▸ **Records to use**
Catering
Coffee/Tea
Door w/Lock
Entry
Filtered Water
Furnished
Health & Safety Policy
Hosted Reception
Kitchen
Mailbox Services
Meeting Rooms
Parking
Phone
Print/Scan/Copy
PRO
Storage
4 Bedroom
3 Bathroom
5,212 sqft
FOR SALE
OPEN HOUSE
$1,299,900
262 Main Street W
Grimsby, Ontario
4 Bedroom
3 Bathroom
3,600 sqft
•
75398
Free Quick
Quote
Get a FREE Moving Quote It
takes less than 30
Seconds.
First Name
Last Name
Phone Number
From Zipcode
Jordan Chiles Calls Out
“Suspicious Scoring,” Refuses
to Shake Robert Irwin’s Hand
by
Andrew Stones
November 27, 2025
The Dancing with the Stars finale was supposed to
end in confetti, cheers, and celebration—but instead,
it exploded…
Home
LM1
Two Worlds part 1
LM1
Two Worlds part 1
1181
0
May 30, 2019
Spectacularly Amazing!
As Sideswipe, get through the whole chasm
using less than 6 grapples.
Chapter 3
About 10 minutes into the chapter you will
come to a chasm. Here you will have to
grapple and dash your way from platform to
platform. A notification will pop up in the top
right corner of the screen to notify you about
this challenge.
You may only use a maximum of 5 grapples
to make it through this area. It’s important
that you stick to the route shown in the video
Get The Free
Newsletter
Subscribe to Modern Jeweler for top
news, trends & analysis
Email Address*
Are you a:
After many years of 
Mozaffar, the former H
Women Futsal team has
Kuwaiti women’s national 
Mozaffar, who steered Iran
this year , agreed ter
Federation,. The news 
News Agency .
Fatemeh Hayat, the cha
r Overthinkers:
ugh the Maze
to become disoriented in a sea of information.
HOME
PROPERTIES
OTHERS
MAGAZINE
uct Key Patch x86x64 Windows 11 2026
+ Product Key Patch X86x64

▸ **Requirement**
Reproduce every line of the data above verbatim, keeping the original order.

▸ **Completed task**
Catering
Coffee/Tea
Door w/Lock
Entry
Filtered Water
Furnished
Health & Safety Policy
Hosted Reception
Kitchen
Mailbox Services
Meeting Rooms
Parking
Phone
Print/Scan/Copy
PRO
Storage
4 Bedroom
3 Bathroom
5,212 sqft
FOR SALE
OPEN HOUSE
$1,299,900
262 Main Street W
Grimsby, Ontario
4 Bedroom
3 Bathroom
3,600 sqft
•
75398
Free Quick
Quote
Get a FREE Moving Quote It
takes less than 30
Seconds.
First Name
Last Name
Phone Number
From Zipcode
Jordan Chiles Calls Out
“Suspicious Scoring,” Refuses
to Shake Robert Irwin’s Hand
by
Andrew Stones
November 27, 2025
The Dancing with the Stars finale was supposed to
end in confetti, cheers, and celebration—but instead,
it exploded…
Home
LM1
Two Worlds part 1
LM1
Two Worlds part 1
1181
0
May 30, 2019
Spectacularly Amazing!
As Sideswipe, get through the whole chasm
using less than 6 grapples.
Chapter 3
About 10 minutes into the chapter you will
come to a chasm. Here you will have to
grapple and dash your way from platform to
platform. A notification will pop up in the top
right corner of the screen to notify you about
this challenge.
You may only use a maximum of 5 grapples
to make it through this area. It’s important
that you stick to the route shown in the video
Get The Free
Newsletter
Subscribe to Modern Jeweler for top
news, trends & analysis
Email Address*
Are you a:
After many years of 
Mozaffar, the former H
Women Futsal team has
Kuwaiti women’s national 
Mozaffar, who steered Iran
this year , agreed ter
Federation,. The news 
News Agency .
Fatemeh Hayat, the cha
r Overthinkers:
ugh the Maze
to become disoriented in a sea of information.
HOME
PROPERTIES
OTHERS
MAGAZINE
uct Key Patch x86x64 Windows 11 2026
+ Product Key Patch X86x64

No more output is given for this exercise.